§ **Text block**:
## Begin

29.8.23

Jesustown

I heard about this novel on Radio National's Book Shelf when the author, Paul Daley, was a guest talking about someone else's book. But he was able to briefly mention Jesustown at the end of the show and I was immediately intrigued. Anything that explores the history of First Nations and white interaction on the Australian frontier is instantly interesting to me.

Jesustown is a fictionalised version of a part of Australian history. It's set in 'Arcadia,' which Daley has suggested could be anywhere 'above the Brisbane line.' Problematic Nathaniel Renmark, Renny, self-educated anthropologist, was the grandfather of popular historian Patrick, whose own life has spectacularly imploded. (I could certainly see shades of Patrick in a couple of broad-brush, 'story-ist' historians, but he is more extreme than any of them. I did find it hard to believe that any Australian historian, even one who's relocated to the UK, could find such a degree of popularity and notoriety that the tabloids would be obsessed with chasing him.) The story is mostly told by miserable, self-pitying Patrick, but we also hear Renny's voice through some audio cassettes, and it's via Renny's confessions that we learn the truth behind the legends of Jesustown.

Though the history of Jesustown is fictional, it draws on real events, like the Caledon Bay murders in the Northern Territory in the 1930s -- a story I'd never heard of before. Jesustown is also about generational trauma, not only in the First Nations community, but within Patrick's family, with military horror, trauma, brutality and parental neglect passing down through four generations. Hopefully Patrick has acquired enough insight by the end of the book to halt the process, but there is no easy redemption in this novel.

28.8.23

Secret Histories of Queer Melbourne: EDITED

I wish the word 'queer' would come back into fashion. It was such a handy, inclusive umbrella for all manner of sexualities and identities, without having to march through the seemingly endless parade of initials (which now admits defeat anyway, with a + tacked on the end to cover anyone who might have been forgotten). And it carried in its bones an implicit challenge, a bent agenda, to subvert whatever might be considered 'normal' or 'conventional.' Queer made room for everyone who felt themselves to be, for whatever reason, not quite straight.

## End

§ **Provided records**:
## Begin

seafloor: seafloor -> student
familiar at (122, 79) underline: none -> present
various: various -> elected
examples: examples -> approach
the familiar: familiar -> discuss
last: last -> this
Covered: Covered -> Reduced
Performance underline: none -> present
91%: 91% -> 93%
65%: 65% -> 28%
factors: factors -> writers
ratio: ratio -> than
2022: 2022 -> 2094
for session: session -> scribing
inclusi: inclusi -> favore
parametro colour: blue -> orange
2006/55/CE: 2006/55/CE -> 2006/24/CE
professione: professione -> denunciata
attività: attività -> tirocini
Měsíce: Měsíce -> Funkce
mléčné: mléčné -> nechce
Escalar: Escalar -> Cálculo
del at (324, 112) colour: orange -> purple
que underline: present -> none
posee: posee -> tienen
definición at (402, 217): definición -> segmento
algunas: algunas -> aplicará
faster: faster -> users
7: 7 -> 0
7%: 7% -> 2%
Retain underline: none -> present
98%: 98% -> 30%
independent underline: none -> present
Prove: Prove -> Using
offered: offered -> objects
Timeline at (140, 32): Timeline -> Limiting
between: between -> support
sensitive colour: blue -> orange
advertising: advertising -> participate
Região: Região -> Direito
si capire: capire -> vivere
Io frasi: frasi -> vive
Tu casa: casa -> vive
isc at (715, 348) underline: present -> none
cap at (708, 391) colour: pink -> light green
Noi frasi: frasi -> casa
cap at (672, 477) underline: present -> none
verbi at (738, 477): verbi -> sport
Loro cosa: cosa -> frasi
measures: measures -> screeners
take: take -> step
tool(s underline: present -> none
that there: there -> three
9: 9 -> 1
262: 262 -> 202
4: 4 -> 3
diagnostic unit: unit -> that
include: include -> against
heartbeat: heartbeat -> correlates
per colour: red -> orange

## End

§ **Request**:
According to the book reviews, which real events does the novel Jesustown draw on? The lines are separate material and have nothing to do with the book reviews.

§ **Exercise result**:
The Caledon Bay murders in the Northern Territory in the 1930s.